Judge Orders Special Elections for Vacant Wisconsin Seats

FILE – In this Feb. 14, 2018, file photo, Wisconsin Governor Scott Walker, speaks to reporters in Madison, Wis. A state judge ruled Thursday, March 22, 2018, that he must call special elections for Wisconsin’s Assembly District 42 and Senate District 1. (AP Photo/Scott Bauer, File)

MADISON, Wis. (CN) – A Wisconsin judge on Thursday ordered Governor Scott Walker to call special elections for two vacant state legislative seats by next week, ruling in favor of residents who claimed a violation of their right to vote and be represented.

Last month, a group of Wisconsinites backed by former U.S. Attorney General Eric Holder sued Walker in Dane County Circuit Court over the governor’s refusal to hold special elections in Wisconsin’s Assembly District 42 and Senate District 1.

The seats became vacant last December when two Republican state lawmakers – Representative Keith Ripp of Lodi and Senator Frank Lasee of De Pere – stepped down to join Walker’s administration.

The voters claimed that under state law, the governor “has a positive and plain legal duty to call special elections by promptly issuing writs of election to fill the vacancies” if they occur before the second Tuesday of May in an election year, which falls on May 8, 2018.

Walker, however, argued that the statute only applies to legislators who resign during an election year, and therefore doesn’t apply to Ripp and Lasee, who stepped down in 2017.

On Thursday, Dane County Judge Josann Reynolds, appointed to the bench by Walker in 2014, agreed with the group and ruled that the governor has an obligation under state law to hold special elections so voters can have proper representation in the Legislature.

The judge ordered Walker to schedule the special elections by March 29 after finding that he “has a plain and positive duty” to do so.

The eight voters suing Walker said if a judge didn’t order him to call special elections, they would “remain unrepresented for over a year” as they would have to wait until the next general election on Nov. 6 to elect new representatives and the winning candidates would not be sworn in until Jan. 7, 2019.

The group was supported by Holder, who has been piloting efforts to help Democrats win state elections nationally, ahead of the next round of redistricting in 2021 that will draw maps for national seats. He served as the first attorney general in former President Barack Obama’s administration and is now head of the National Democratic Redistricting Committee, or NDRC.

Holder expressed satisfaction with the ruling in an emailed statement.

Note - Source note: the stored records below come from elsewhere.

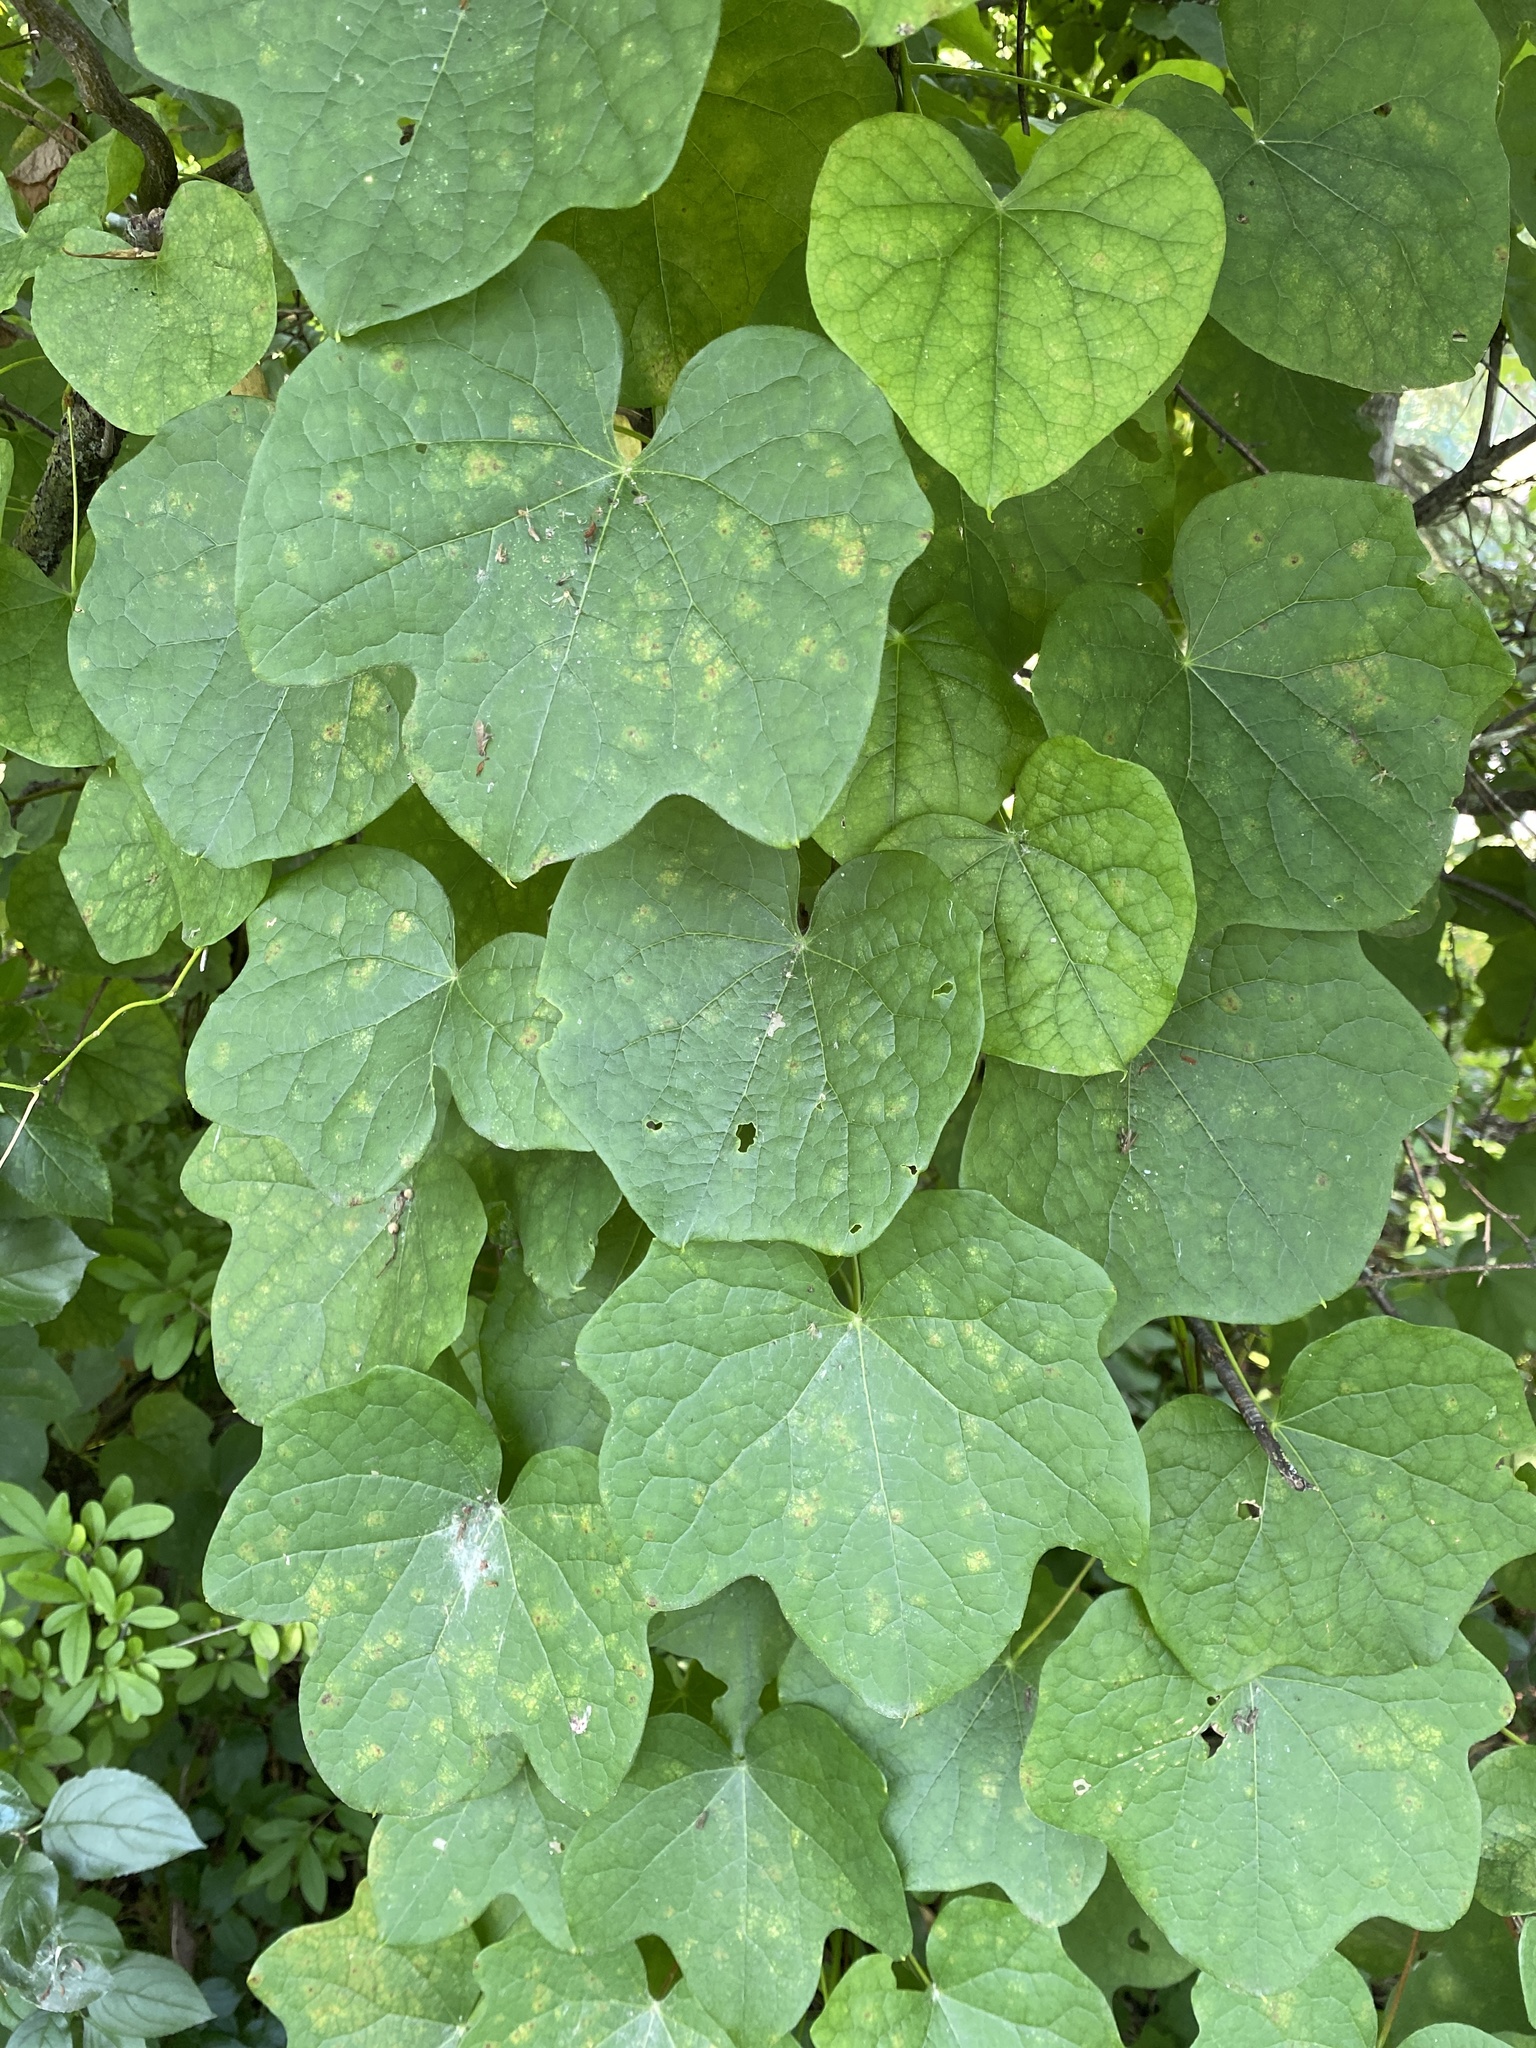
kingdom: Plantae
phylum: Tracheophyta
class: Magnoliopsida
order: Ranunculales
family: Menispermaceae
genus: Menispermum
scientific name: Menispermum canadense
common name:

“This is an important victory for the impacted citizens of Wisconsin who have gone without representation because of Governor Walker’s refusal to call special elections,” Holder said. “One of our most basic rights as American citizens is that we get to vote and have representation in our legislatures. Governor Walker’s actions have undermined that right and it never should have taken legal action to force him to do his job.”

Walker spokeswoman Amy Hasenberg said in a statement, “We are working with [the Wisconsin Department of Justice] to determine the next steps in this case.”

The plaintiffs’ legal team did not immediately respond to an email request for comment Friday.

Both the Wisconsin State Assembly and Senate met one last time this week before wrapping up for the year.

Republicans have a 65-35 advantage in the Assembly and an 18-14 majority in the Senate. However, Democrats just won a seat in the state Senate in a special election earlier this year and likely see two more special elections as an opportunity to flip seats.

Assembly District 42 is north of the state capital of Madison and includes Columbia County and parts of Dane, Dodge, Fond du Lac, Green Lake and Marquette counties.

Senate District 1 in eastern Wisconsin includes portions of Brown, Calumet, Door, Kewaunee and Manitowoc counties.